──────── Supplied information ────────

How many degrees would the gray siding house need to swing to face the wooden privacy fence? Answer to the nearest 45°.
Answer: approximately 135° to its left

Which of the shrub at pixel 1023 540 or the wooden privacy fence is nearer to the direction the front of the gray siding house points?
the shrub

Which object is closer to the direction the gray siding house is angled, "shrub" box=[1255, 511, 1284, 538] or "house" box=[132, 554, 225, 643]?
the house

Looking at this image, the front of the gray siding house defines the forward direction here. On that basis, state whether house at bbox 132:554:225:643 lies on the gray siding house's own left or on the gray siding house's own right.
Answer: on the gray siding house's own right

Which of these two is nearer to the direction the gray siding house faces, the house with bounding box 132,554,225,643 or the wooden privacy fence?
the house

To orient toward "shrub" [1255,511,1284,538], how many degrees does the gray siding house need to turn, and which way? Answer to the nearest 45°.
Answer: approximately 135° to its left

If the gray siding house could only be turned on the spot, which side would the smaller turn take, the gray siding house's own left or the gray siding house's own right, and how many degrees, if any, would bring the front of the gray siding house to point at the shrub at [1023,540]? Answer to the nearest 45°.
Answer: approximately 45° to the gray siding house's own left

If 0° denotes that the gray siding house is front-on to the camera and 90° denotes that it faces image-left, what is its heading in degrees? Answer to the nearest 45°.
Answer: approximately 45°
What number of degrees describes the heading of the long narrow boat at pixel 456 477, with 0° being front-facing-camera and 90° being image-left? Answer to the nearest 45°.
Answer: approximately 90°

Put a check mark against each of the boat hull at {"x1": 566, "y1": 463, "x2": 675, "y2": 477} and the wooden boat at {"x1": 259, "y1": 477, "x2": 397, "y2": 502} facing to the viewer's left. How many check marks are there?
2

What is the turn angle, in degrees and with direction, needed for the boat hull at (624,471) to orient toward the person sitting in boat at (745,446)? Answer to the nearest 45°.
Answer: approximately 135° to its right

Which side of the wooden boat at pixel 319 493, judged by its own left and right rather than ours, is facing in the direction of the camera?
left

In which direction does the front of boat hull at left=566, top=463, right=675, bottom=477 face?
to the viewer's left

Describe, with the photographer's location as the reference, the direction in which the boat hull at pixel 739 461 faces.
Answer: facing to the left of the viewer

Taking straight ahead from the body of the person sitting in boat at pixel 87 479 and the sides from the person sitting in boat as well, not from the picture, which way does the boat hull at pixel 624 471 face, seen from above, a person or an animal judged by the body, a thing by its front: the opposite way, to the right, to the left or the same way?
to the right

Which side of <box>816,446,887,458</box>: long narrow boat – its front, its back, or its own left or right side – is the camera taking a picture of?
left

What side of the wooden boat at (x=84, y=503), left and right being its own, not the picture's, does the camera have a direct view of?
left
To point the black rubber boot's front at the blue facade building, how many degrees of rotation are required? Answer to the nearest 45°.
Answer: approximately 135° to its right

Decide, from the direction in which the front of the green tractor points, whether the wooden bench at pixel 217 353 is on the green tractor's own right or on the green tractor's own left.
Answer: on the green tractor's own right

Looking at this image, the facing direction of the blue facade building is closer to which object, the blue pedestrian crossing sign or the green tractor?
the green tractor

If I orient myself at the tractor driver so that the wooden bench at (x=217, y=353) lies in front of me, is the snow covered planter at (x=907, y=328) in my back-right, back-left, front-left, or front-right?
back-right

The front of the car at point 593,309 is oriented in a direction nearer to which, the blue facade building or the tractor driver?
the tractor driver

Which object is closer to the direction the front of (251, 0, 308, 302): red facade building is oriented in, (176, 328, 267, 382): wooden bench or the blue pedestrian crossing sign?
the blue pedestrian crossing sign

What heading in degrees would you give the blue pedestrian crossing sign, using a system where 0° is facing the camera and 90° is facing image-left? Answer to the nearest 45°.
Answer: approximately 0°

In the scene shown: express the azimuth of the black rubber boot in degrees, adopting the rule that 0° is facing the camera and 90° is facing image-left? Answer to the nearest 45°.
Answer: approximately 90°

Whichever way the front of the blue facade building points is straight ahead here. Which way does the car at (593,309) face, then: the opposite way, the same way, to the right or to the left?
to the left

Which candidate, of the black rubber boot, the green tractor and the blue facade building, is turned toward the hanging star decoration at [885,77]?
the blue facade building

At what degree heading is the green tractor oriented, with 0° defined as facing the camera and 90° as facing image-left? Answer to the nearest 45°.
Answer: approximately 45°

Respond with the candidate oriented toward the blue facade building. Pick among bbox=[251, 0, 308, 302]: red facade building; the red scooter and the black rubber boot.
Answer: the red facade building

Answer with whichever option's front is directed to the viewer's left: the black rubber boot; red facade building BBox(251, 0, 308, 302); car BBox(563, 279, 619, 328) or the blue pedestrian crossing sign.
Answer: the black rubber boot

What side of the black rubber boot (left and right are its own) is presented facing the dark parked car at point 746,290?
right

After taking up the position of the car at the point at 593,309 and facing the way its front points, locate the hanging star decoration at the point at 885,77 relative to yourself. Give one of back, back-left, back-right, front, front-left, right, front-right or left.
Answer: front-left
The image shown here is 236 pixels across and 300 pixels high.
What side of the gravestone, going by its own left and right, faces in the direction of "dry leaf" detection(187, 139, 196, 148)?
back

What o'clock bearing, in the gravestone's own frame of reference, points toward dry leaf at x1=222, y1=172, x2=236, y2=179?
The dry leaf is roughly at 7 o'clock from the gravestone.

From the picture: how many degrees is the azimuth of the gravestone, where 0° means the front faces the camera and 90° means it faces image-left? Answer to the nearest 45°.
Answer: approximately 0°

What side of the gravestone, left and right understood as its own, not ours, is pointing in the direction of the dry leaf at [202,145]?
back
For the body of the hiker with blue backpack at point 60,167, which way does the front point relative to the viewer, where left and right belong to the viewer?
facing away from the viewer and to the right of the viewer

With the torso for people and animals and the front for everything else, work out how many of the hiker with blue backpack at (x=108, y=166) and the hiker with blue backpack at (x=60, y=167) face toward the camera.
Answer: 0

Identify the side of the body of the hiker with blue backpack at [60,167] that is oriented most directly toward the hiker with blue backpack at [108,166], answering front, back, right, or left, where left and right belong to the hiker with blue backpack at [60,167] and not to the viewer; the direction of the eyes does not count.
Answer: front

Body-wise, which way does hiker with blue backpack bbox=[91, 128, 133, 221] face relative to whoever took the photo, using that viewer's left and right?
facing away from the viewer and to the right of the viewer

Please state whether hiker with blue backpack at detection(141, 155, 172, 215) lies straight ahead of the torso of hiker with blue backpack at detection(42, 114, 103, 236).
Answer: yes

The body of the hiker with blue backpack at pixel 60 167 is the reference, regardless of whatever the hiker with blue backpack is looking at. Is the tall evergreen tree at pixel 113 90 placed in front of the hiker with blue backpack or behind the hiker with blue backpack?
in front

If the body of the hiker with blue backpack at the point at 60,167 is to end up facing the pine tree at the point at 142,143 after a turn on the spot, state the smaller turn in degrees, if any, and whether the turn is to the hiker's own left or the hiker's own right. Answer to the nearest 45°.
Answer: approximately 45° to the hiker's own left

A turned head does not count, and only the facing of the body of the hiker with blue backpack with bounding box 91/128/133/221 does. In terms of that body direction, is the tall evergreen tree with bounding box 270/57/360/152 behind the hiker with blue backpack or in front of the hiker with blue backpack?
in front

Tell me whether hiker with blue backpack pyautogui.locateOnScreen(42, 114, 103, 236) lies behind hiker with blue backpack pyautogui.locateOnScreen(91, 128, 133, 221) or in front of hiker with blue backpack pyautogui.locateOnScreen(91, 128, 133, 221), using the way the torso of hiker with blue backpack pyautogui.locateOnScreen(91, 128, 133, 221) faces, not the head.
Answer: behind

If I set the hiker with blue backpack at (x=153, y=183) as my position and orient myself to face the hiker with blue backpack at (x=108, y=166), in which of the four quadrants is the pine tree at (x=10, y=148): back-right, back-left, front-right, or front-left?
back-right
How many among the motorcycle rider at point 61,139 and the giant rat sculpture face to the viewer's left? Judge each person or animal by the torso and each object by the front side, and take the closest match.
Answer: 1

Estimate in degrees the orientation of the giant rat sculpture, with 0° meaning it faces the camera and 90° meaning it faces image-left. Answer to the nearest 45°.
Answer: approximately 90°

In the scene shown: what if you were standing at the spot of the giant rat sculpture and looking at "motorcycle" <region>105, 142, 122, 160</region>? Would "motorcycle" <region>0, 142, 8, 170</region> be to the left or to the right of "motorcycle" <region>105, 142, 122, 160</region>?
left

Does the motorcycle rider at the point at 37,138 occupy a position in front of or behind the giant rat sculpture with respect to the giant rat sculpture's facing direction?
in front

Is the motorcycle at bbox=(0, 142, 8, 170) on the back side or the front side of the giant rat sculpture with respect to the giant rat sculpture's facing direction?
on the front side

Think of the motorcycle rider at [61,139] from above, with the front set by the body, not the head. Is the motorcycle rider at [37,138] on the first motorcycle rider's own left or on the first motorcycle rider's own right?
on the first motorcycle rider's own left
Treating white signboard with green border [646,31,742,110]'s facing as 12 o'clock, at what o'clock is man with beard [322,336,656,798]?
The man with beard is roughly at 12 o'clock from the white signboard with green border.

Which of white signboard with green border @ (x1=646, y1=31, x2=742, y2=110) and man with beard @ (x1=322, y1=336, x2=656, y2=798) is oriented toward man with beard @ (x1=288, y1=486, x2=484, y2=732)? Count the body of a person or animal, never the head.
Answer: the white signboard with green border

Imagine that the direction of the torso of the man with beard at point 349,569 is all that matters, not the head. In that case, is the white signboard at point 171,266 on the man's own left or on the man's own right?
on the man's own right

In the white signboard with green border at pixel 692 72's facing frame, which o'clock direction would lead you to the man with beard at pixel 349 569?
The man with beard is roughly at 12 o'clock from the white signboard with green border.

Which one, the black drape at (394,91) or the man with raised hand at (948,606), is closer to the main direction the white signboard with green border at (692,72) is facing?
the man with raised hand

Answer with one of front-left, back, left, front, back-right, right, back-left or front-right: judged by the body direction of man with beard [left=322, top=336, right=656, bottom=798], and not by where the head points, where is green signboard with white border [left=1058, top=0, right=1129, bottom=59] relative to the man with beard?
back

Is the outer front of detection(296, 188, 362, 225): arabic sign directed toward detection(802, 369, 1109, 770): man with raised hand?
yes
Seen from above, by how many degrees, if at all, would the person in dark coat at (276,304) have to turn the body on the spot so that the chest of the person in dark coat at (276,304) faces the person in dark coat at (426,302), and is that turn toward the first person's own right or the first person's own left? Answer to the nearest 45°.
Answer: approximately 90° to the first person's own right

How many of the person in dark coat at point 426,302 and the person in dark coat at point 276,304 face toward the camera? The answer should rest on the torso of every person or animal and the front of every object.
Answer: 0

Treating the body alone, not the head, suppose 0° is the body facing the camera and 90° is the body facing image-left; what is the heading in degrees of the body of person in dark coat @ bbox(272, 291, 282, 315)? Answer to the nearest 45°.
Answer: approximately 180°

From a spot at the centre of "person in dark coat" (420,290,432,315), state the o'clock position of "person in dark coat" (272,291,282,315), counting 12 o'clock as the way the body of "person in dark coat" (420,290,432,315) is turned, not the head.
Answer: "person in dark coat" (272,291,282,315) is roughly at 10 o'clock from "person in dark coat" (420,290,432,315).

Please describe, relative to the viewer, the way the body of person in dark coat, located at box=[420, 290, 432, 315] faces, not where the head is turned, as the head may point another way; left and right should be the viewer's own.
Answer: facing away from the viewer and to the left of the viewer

────────

#### Requirement
The line containing "From a spot" marks where to begin; copy it and every later line exactly, through the end of the data.

#### Answer to this exercise
From a spot at the centre of "person in dark coat" (420,290,432,315), state the o'clock position of "person in dark coat" (272,291,282,315), counting 12 o'clock as the way the body of "person in dark coat" (420,290,432,315) is turned, not the head.
Answer: "person in dark coat" (272,291,282,315) is roughly at 10 o'clock from "person in dark coat" (420,290,432,315).

Please describe, relative to the viewer, the way the body of person in dark coat, located at box=[420, 290, 432, 315] faces, not where the head is turned, as the head may point another way; left and right should be the viewer's own.
Answer: facing away from the viewer and to the left of the viewer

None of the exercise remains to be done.